[Collected data]

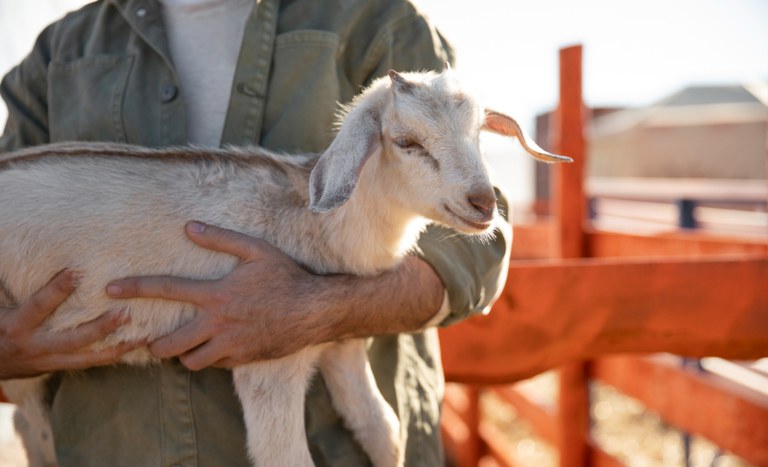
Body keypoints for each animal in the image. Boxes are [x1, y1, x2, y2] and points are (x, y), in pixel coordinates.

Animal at [0, 69, 568, 467]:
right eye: (407, 142)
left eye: (479, 134)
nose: (484, 203)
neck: (313, 222)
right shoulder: (268, 363)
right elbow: (287, 456)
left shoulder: (341, 344)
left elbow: (385, 431)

▶ [ASSIGNED TASK]:
What is needed here is an exact transcript of the data above, pictures excluded.

▶ [ANSWER SPACE]:
Body keypoints for each animal in the image. Boxes are [x1, y1, x2, y2] and points are (x, y), in pixel coordinates.

Animal at [0, 69, 568, 467]:
right eye: (407, 142)
left eye: (479, 134)
nose: (484, 203)
neck: (313, 222)
right shoulder: (268, 363)
right elbow: (287, 456)
left shoulder: (341, 344)
left elbow: (385, 431)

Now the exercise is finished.